→ **Work task**:
From the line with "ring dip: (602, 532)" through the line with "pinky dip: (577, 547)", inclusive, return each line of the data below exactly and leave the rest out.

Joint position lists
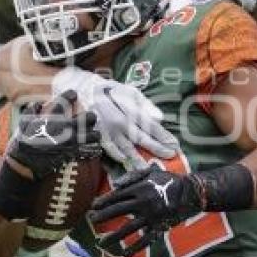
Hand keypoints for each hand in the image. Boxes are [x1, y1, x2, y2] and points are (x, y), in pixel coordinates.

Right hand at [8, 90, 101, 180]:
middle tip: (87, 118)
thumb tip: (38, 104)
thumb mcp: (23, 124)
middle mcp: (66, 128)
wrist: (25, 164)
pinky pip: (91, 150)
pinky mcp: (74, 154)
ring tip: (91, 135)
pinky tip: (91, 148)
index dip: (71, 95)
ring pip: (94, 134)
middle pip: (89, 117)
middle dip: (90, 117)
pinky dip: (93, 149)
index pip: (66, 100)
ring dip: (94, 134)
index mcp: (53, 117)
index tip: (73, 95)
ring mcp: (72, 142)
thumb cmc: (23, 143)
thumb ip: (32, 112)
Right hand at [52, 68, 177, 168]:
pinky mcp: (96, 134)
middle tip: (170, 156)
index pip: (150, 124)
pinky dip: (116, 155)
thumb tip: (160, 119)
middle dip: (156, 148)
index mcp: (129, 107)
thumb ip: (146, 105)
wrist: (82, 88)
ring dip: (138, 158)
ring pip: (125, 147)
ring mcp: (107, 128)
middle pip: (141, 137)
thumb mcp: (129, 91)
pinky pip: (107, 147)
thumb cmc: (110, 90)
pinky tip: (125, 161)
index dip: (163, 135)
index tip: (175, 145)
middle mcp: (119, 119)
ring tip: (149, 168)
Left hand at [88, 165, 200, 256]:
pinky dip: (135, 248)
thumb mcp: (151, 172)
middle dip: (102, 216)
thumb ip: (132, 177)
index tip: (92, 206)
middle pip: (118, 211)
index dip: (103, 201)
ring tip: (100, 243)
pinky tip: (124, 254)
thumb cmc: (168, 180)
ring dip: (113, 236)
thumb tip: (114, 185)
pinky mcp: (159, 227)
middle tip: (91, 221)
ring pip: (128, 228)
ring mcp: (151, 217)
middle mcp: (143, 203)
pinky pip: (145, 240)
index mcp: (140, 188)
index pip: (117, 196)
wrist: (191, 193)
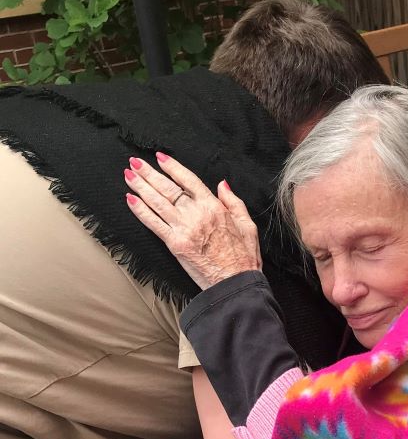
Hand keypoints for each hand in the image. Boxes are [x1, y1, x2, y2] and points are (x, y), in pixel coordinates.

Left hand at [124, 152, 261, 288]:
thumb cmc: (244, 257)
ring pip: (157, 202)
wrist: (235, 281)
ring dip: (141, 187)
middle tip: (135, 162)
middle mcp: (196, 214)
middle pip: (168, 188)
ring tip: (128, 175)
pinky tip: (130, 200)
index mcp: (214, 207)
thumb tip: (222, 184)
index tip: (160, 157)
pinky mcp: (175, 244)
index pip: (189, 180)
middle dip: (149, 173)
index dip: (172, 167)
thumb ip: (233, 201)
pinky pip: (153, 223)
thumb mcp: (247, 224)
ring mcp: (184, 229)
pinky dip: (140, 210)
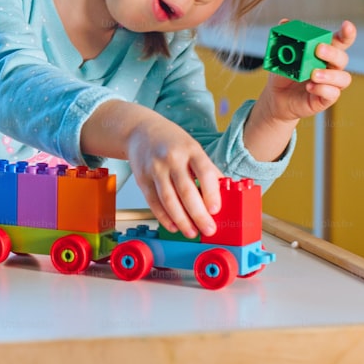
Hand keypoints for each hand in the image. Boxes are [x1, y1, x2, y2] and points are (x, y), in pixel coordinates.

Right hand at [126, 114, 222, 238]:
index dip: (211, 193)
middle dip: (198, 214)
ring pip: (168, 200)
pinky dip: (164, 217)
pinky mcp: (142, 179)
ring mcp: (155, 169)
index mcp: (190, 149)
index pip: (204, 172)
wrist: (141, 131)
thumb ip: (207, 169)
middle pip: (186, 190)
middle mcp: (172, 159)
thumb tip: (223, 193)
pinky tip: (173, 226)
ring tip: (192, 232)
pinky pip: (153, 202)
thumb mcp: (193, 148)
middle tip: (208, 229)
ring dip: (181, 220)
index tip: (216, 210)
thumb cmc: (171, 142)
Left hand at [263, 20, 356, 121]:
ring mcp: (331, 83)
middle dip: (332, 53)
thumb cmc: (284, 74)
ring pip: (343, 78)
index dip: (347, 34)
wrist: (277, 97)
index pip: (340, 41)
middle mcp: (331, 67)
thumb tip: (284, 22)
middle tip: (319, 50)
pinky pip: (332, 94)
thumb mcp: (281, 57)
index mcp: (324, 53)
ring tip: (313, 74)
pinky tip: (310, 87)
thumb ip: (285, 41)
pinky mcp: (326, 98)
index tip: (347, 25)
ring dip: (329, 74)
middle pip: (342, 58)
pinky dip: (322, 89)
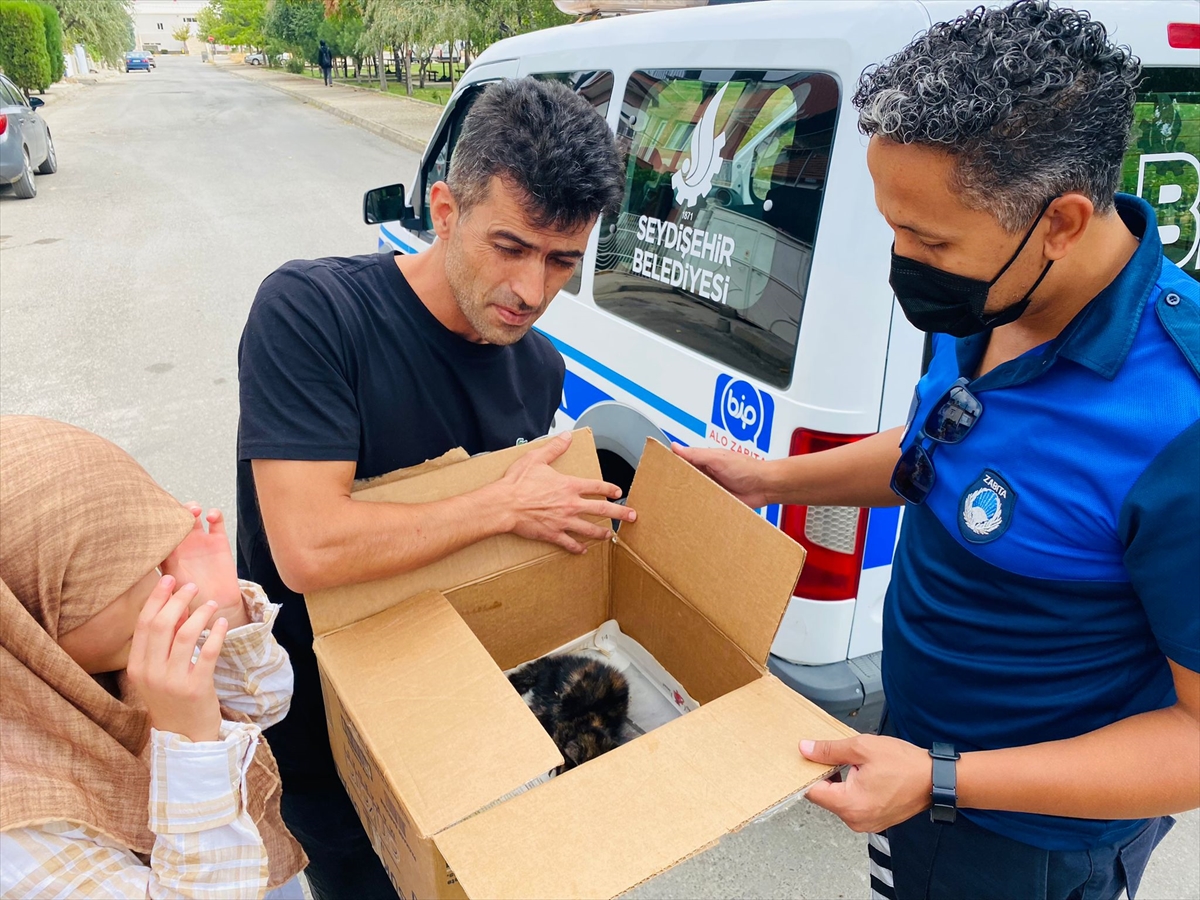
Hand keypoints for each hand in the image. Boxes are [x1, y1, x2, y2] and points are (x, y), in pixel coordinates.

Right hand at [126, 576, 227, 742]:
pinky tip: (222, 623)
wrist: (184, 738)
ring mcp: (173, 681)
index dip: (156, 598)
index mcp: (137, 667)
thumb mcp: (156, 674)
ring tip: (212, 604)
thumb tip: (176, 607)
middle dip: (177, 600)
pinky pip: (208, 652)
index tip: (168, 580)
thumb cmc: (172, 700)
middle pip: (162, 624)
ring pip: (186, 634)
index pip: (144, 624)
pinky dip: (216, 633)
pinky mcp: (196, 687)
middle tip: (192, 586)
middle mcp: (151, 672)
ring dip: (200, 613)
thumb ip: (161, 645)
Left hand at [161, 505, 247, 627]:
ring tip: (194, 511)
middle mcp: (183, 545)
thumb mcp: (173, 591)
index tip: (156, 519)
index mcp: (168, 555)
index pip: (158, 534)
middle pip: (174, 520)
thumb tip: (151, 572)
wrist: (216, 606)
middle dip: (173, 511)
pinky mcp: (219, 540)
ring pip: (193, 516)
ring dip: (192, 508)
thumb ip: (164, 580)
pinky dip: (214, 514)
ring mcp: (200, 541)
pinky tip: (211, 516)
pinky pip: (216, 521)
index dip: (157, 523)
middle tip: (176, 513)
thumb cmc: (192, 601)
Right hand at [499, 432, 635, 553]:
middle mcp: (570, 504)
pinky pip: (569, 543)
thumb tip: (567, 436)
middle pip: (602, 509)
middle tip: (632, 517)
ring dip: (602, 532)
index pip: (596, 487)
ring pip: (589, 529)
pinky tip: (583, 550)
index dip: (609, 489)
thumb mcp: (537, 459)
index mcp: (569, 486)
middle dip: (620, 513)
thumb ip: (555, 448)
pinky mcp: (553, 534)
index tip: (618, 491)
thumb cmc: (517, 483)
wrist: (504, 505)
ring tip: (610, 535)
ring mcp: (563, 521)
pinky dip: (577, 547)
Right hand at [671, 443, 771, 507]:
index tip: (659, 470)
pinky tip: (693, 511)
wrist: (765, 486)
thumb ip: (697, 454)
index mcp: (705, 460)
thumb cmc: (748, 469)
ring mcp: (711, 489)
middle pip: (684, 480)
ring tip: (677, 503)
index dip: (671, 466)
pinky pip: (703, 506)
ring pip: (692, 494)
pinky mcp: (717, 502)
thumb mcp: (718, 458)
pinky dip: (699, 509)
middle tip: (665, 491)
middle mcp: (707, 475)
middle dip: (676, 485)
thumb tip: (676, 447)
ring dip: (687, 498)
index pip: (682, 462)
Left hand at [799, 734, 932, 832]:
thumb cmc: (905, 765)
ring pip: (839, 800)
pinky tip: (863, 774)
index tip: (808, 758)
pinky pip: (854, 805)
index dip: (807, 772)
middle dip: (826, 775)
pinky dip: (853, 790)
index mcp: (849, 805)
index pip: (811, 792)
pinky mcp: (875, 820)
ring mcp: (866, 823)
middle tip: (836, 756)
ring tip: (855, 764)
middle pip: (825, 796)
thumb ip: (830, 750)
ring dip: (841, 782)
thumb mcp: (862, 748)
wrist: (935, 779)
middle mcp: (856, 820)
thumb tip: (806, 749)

→ **Response area**:
ring dip: (602, 532)
index pip: (596, 487)
ring pip: (589, 529)
pinky tip: (583, 550)
index dip: (609, 489)
thumb mcp: (537, 459)
index mcp: (569, 486)
middle dip: (620, 513)
thumb ip: (555, 448)
pinky mcp: (553, 534)
index tip: (618, 491)
thumb cmc: (517, 483)
wrist: (504, 505)
ring tip: (610, 535)
ring mcp: (563, 521)
pinky dip: (577, 547)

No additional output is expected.